A second consideration: rate-limit capacity. OpenAI’s embedding rate limits are enforced at the organization level. A team running scheduled ingestion and customer-facing inference under the same billing account watches user-facing traffic compete for capacity with re-embedding waste. At the Large scenario above, the wasted tokens consume meaningful capacity that could otherwise serve real product traffic. The exact impact depends on your tier and traffic shape, but the pattern is worth being aware of: most teams share a key across workloads by default, so this competition is live unless someone has explicitly separated ingestion from inference traffic.

The money is not the main reason to care about this bug. At small scale it is trivial. At enterprise scale it is material but not the most expensive thing in the stack. The reason to care is the systemic property: the same pair of issues produces opposite behavior across half the storage backends LlamaIndex supports, has shipped in defaults for thirteen months, and a single well-intentioned cleanup commit flips every masked backend to firing at once. The dollars demonstrate the scale. The underlying concern is the equilibrium itself.

Reproducing it

All five levels of reproducer are in a public repo: github.com/stirelli/llamaindex-embedding-churn.

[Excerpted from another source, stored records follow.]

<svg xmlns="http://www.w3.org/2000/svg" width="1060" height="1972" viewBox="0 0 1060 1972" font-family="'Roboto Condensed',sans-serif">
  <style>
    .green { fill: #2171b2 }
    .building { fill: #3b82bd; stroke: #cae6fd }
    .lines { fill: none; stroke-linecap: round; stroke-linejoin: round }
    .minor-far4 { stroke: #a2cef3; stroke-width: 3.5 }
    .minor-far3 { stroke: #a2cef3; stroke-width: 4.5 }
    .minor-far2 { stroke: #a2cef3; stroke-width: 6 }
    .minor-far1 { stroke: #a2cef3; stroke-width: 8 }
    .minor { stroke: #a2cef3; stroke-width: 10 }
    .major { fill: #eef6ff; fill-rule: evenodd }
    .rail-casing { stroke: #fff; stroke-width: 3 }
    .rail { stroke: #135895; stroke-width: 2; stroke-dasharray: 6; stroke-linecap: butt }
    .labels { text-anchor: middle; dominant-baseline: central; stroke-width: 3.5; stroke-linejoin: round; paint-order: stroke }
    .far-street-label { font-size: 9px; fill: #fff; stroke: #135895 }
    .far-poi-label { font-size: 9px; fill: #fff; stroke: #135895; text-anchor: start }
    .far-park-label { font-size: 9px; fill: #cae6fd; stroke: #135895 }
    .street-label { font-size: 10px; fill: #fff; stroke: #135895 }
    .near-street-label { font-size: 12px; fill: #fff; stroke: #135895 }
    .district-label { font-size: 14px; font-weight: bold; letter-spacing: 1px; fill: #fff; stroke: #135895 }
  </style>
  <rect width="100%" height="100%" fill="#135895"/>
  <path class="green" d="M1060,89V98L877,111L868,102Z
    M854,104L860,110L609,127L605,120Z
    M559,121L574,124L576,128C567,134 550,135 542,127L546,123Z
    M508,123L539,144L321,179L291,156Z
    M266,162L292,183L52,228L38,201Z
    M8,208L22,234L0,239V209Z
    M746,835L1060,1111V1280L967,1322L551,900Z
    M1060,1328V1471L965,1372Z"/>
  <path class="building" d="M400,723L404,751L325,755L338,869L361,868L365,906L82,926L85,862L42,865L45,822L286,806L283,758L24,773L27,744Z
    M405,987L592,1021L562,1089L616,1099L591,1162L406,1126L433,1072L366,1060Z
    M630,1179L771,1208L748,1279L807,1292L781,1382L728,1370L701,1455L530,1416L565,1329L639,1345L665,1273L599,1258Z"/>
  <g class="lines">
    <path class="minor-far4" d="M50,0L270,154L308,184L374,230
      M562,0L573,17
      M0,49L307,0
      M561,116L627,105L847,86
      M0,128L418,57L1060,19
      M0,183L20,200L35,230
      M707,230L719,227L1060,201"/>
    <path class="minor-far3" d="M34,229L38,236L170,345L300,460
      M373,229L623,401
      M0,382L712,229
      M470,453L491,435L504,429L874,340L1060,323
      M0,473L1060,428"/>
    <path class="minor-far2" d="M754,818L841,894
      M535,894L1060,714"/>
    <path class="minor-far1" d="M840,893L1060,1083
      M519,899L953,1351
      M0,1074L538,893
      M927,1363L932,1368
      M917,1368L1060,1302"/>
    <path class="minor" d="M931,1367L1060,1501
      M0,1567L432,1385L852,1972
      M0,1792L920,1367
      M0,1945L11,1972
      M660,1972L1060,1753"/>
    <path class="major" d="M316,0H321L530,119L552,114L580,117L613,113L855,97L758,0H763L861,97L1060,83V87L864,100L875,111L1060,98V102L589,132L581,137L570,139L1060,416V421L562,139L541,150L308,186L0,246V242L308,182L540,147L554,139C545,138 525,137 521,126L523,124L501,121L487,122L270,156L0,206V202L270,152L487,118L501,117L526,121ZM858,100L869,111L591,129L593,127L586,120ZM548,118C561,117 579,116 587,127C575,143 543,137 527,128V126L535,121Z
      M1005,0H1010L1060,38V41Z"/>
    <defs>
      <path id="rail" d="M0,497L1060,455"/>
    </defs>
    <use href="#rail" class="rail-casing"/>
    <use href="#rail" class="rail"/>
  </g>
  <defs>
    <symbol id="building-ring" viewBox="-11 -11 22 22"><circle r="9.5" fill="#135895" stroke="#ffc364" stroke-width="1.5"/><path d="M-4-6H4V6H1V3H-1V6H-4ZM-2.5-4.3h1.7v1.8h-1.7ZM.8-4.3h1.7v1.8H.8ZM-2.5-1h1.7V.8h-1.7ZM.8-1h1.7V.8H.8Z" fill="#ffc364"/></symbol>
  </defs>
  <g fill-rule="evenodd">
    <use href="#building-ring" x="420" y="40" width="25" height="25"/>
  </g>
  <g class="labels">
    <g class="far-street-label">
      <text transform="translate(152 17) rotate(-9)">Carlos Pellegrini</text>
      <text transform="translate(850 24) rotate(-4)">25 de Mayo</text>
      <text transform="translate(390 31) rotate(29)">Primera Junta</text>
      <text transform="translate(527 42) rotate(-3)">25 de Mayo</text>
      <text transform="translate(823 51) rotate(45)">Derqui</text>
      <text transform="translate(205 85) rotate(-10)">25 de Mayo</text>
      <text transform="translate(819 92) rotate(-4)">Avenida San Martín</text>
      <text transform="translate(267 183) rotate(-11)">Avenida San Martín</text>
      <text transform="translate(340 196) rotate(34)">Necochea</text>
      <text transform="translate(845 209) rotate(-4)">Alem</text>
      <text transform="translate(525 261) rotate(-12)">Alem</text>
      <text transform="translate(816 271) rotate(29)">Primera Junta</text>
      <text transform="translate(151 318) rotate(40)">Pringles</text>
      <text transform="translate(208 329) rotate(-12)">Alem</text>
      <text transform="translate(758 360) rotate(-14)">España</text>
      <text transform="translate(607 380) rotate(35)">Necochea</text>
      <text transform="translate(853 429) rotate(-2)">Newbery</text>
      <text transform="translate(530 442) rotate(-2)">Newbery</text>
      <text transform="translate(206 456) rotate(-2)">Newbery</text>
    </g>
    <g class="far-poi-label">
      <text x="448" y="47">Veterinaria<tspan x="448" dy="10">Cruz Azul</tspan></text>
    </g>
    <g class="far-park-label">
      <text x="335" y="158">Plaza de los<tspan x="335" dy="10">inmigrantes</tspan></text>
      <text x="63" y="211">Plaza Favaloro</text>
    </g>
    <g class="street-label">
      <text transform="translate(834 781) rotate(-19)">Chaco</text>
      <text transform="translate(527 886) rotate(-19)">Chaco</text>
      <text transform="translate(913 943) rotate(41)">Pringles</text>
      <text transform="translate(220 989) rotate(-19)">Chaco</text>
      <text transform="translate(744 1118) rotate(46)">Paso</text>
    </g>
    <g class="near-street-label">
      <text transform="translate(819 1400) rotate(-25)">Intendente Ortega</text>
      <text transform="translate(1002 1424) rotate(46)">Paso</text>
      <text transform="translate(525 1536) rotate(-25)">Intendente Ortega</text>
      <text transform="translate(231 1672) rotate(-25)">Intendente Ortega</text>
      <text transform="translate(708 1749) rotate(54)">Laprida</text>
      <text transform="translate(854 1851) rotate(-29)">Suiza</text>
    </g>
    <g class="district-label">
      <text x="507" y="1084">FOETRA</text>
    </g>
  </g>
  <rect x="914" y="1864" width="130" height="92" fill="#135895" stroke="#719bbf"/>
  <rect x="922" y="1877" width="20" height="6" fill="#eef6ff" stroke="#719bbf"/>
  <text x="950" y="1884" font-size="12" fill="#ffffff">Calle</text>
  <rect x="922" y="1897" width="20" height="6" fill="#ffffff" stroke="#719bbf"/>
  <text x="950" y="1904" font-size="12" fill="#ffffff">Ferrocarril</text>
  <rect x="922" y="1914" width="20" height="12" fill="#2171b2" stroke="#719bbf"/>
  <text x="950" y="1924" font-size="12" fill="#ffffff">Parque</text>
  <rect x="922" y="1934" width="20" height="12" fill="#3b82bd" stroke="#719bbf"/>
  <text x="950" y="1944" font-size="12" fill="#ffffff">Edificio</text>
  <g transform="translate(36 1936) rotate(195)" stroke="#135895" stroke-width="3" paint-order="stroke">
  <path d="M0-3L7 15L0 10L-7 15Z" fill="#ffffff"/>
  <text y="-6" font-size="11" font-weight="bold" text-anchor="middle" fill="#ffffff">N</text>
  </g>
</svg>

git clone https://github.com/stirelli/llamaindex-embedding-churn
cd llamaindex-embedding-churn
uv venv
uv pip install -r requirements.txt

uv run python verify_embedding_churn_lvl1.py  # hash comparison
uv run python verify_embedding_churn_lvl2.py  # counting embedder
uv run python verify_embedding_churn_lvl4.py  # reader format survey

Levels 1, 2, and 4 run in under ten seconds with no external dependencies. Level 3 needs an OpenAI API key (cost per run is around two thousandths of a cent, and your dashboard will reflect the exact tokens). Level 5 needs AWS credentials and an S3 bucket (cost: fractions of a cent in S3 request fees).

The fix

The minimal set of changes is three lines across two files. All three sites use MetadataMode.ALL today. Changing them to MetadataMode.EMBED makes the hash align with the text that is actually sent to the embedder, which is the semantically correct thing to hash.

-        metadata_str = self.get_metadata_str(mode=MetadataMode.ALL)
+        metadata_str = self.get_metadata_str(mode=MetadataMode.EMBED)

This respects excluded_embed_metadata_keys, the mechanism that already exists for marking fields as not-content-relevant. SimpleDirectoryReader populates that list with the volatile file-stat fields by default. The fix closes the churn without touching the original behavior added to detect meaningful metadata changes.

I submitted the findings as issue #21461 and PR #21462, with the three-line fix plus a regression test that covers both directions: volatile metadata must not force a re-embed, content-relevant metadata still must.

Closing

Two issues producing opposite behavior across a large ecosystem is a stable equilibrium in an unstable sense. It survived thirteen months because neither half produces a visible failure on its own. Bug 1 looks like normal re-embedding to the user who has never measured it. Bug 2 looks like the reader just not emitting temporal metadata, which is fine if nobody notices. On roughly half the storage backends LlamaIndex supports, the two align and the churn fires quietly at day-level precision today. On the other half, they cancel and the churn is dormant, waiting for one fix to lift the mask.

The narrow takeaway: audit your ingestion pipeline’s hash key against the input your embedder actually sees. If the two are not the same, you are paying for work that produces the same output. The broader takeaway is that this kind of interaction sits quietly in large codebases, and the same cleanup PR that fixes one half of a pair can release the other half at scale.